# Task item
Please report every line of the listing below that has the word "Immediately" in it.

# Listed records

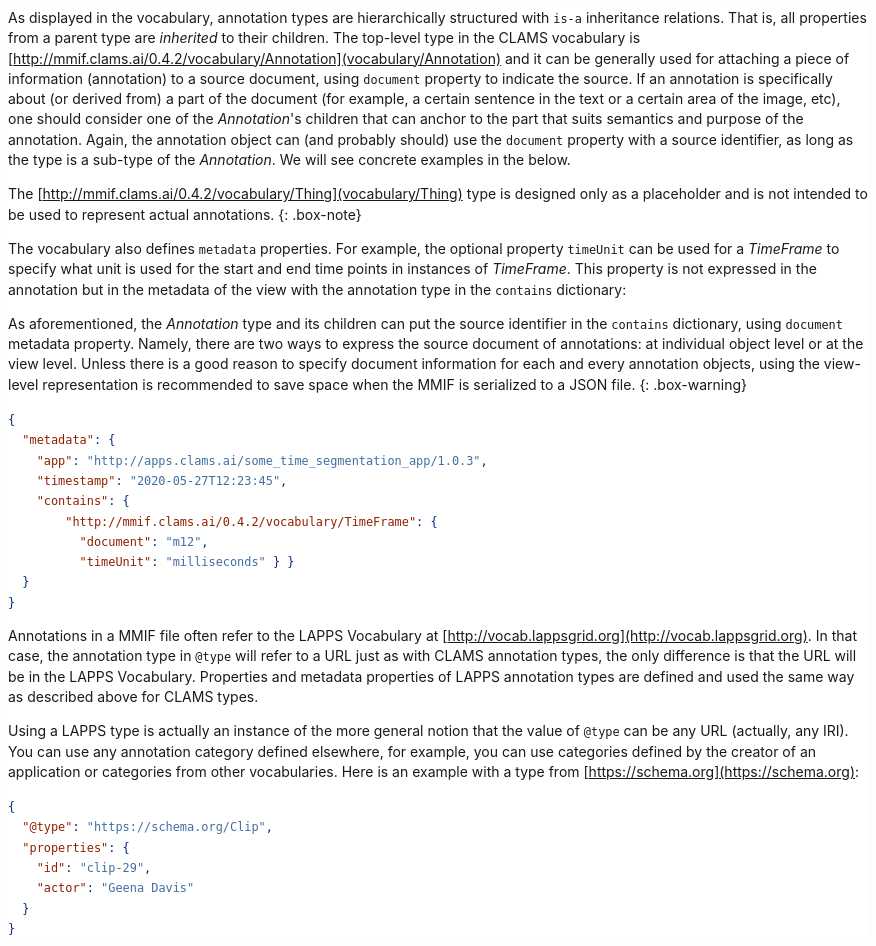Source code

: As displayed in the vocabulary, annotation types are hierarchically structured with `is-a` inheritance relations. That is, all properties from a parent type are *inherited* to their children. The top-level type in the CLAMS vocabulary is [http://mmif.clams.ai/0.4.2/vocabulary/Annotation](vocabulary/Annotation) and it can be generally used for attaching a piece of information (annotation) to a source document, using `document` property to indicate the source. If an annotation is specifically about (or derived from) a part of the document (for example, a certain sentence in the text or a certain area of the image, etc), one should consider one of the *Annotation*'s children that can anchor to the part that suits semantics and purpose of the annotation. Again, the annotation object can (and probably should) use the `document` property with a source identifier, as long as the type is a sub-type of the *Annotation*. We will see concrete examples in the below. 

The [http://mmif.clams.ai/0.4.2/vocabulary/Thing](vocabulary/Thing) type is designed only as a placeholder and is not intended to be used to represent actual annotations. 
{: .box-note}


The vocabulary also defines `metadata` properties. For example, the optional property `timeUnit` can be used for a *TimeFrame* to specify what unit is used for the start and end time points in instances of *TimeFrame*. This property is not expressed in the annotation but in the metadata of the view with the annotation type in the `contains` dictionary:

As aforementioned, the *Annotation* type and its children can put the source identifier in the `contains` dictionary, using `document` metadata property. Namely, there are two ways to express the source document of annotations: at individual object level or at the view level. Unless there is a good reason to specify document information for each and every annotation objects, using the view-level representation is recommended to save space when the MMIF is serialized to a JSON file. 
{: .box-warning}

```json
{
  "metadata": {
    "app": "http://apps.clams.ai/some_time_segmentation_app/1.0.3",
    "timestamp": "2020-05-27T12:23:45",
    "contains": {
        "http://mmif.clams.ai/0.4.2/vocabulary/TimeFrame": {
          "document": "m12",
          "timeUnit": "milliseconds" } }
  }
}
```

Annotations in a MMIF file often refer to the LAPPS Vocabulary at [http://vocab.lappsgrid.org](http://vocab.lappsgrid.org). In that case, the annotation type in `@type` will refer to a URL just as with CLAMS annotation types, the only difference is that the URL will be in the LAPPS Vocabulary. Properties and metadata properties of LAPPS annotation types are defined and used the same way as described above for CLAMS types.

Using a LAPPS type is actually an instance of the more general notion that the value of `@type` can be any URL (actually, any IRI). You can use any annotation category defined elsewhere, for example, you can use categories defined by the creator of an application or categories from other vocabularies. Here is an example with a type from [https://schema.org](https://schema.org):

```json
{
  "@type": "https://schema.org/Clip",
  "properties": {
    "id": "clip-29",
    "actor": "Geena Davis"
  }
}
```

---

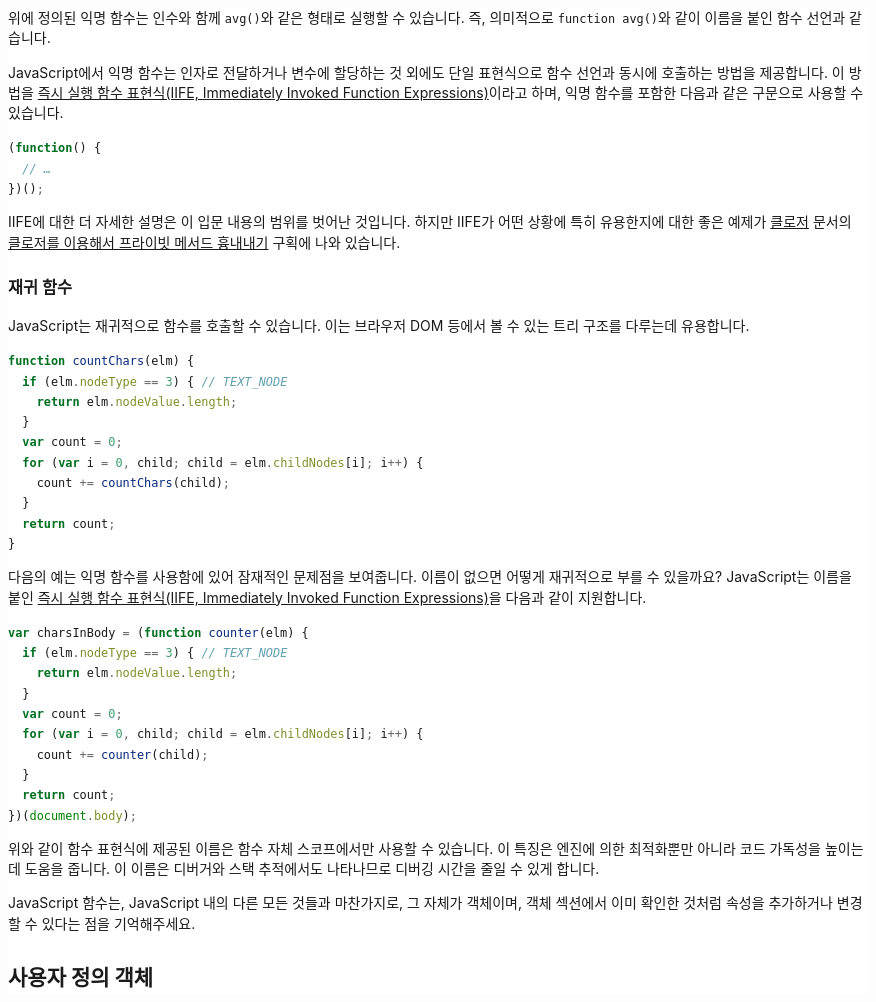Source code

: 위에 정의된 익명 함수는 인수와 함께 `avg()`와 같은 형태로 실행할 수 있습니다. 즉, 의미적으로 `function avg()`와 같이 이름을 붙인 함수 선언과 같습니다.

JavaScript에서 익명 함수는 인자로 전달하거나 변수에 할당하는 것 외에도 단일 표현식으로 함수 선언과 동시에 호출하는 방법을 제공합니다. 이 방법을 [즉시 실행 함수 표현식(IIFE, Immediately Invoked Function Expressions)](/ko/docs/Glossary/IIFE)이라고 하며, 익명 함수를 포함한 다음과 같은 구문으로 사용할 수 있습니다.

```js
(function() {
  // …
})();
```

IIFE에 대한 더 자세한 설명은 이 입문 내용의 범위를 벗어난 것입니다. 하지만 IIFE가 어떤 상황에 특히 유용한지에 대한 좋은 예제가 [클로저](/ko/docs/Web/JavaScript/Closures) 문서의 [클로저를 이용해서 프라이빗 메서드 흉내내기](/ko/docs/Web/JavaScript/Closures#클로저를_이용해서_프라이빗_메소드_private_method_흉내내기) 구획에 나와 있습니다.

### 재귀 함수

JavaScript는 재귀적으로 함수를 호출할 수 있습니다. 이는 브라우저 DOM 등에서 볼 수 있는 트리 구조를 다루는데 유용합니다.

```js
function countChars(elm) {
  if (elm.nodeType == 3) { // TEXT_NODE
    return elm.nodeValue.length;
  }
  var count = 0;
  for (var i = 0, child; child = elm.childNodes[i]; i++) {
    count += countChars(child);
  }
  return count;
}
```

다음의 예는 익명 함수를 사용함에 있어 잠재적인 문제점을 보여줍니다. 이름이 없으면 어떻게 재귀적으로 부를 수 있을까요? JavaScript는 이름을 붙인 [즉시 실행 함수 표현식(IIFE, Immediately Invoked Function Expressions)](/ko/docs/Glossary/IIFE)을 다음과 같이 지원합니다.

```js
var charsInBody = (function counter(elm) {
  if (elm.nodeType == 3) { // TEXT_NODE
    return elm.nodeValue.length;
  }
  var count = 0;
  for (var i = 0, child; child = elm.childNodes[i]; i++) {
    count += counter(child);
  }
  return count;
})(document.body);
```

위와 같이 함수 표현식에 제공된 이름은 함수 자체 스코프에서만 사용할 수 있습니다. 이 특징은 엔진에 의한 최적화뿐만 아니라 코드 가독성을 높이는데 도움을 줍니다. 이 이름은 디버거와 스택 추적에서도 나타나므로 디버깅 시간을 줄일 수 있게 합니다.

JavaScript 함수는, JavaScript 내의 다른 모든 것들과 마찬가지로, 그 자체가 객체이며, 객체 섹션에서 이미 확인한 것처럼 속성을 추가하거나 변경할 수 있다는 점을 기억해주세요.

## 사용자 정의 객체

# Task result
JavaScript에서 익명 함수는 인자로 전달하거나 변수에 할당하는 것 외에도 단일 표현식으로 함수 선언과 동시에 호출하는 방법을 제공합니다. 이 방법을 [즉시 실행 함수 표현식(IIFE, Immediately Invoked Function Expressions)](/ko/docs/Glossary/IIFE)이라고 하며, 익명 함수를 포함한 다음과 같은 구문으로 사용할 수 있습니다.
다음의 예는 익명 함수를 사용함에 있어 잠재적인 문제점을 보여줍니다. 이름이 없으면 어떻게 재귀적으로 부를 수 있을까요? JavaScript는 이름을 붙인 [즉시 실행 함수 표현식(IIFE, Immediately Invoked Function Expressions)](/ko/docs/Glossary/IIFE)을 다음과 같이 지원합니다.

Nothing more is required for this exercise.